“Jing (Mirror) Lake for three-hundred miles, lotus bulbs burst with lotus flowers. In the fifth month, Xi Shi picked them, and spectators crammed Ruoye Brook. She’d returned on her boat less than a month when she was brought to the Yue King’s home.” (Li Bai’s ‘Wu Songs of Lady Ziye’)
“The curvy moon on the Nine Provinces shines, some families delight and others opine. Some husbands and wives share a bed, and maybe some are separated and lay heads down elsewhere?” (Wu song collected and edited by Feng Menglong)
The delicate tones of Wu language lie in the ‘inseparable thickness’ of local accents and local longing.
The core of Wu language is the Taihu (Lake Tai) subgroup of Wu, which is also the most influential branch. The subgroup is centered on the Tai Lake and spread across the vast geography of south Jiangsu, north Zhejiang and Shanghai.

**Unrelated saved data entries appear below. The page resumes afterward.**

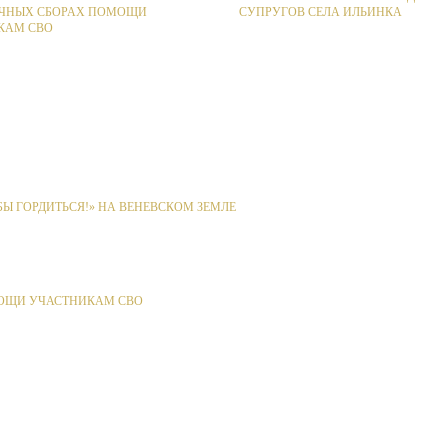
ЧНЫХ СБОРАХ ПОМОЩИ
СУПРУГОВ СЕЛА ИЛЬИНКА
КАМ СВО
Ы ГОРДИТЬСЯ!» НА ВЕНЕВСКОМ ЗЕМЛЕ
ОЩИ УЧАСТНИКАМ СВО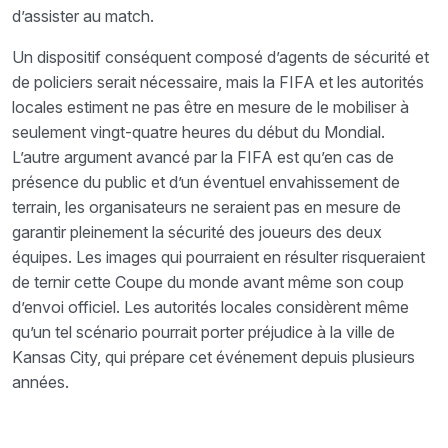
d’assister au match.
Un dispositif conséquent composé d’agents de sécurité et
de policiers serait nécessaire, mais la FIFA et les autorités
locales estiment ne pas être en mesure de le mobiliser à
seulement vingt-quatre heures du début du Mondial.
L’autre argument avancé par la FIFA est qu’en cas de
présence du public et d’un éventuel envahissement de
terrain, les organisateurs ne seraient pas en mesure de
garantir pleinement la sécurité des joueurs des deux
équipes. Les images qui pourraient en résulter risqueraient
de ternir cette Coupe du monde avant même son coup
d’envoi officiel. Les autorités locales considèrent même
qu’un tel scénario pourrait porter préjudice à la ville de
Kansas City, qui prépare cet événement depuis plusieurs
années.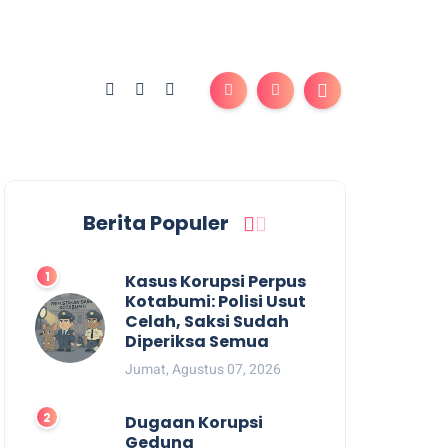
Berita Populer
Kasus Korupsi Perpus
Kotabumi: Polisi Usut
Celah, Saksi Sudah
Diperiksa Semua
Jumat, Agustus 07, 2026
Dugaan Korupsi
Gedung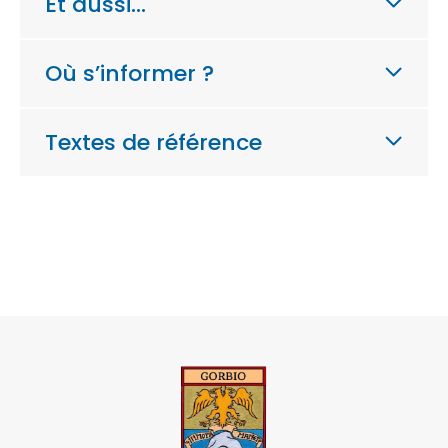
Et aussi…
Où s’informer ?
Textes de référence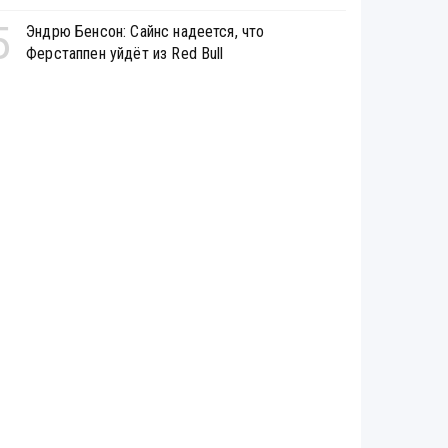
5
Эндрю Бенсон: Сайнс надеется, что
Ферстаппен уйдёт из Red Bull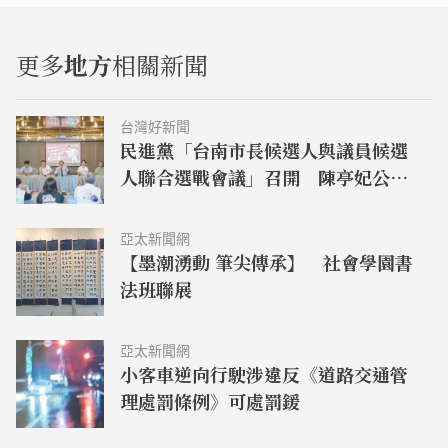
更多
地方
相關新聞
台灣好新聞
民進黨「台南市長候選人與議員候選
人聯合選戰會議」召開 陳亭妃公佈
競總組織架構
亞太新聞網
【墨潮湧動 筆尖傳承】 社會學園書
法班聯展
亞太新聞網
小客車逆向行駛涉違反《道路交通管
理處罰條例》可處罰鍰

The Taihu subgroup can be further subdivided into Piling (Changzhou), Suzhou-Shanghai-Jiaxing, Zhaoxi (Huzhou), Hangzhou, Linshao (Lin’an, Fuyang, Xiaoshan, Tonglu, Jian’de (east of Xiabao and Qiantan), Shengzhou, Xinchang, Shangyu, Yuyao (outside of Hemudu Township and others in the east), Cixi (excluding Guanhaiwei Township and others in the east) and Yiwu (Dachen Township) and Yongjiang (Ningbo, Yuyao (including Hemudu Township and others in the east), Cixi (including Guanhaiwei Township and others in the east), Qin County, Fenghua, Ningbo (Xidian Town and others in the north), Xiangshan (excluding Hepu and Shipu and other towns/ townships in the south), Zhenhai, Zhoushan, Daishan, and Shengsi. There exist five additional subgroups in Wu.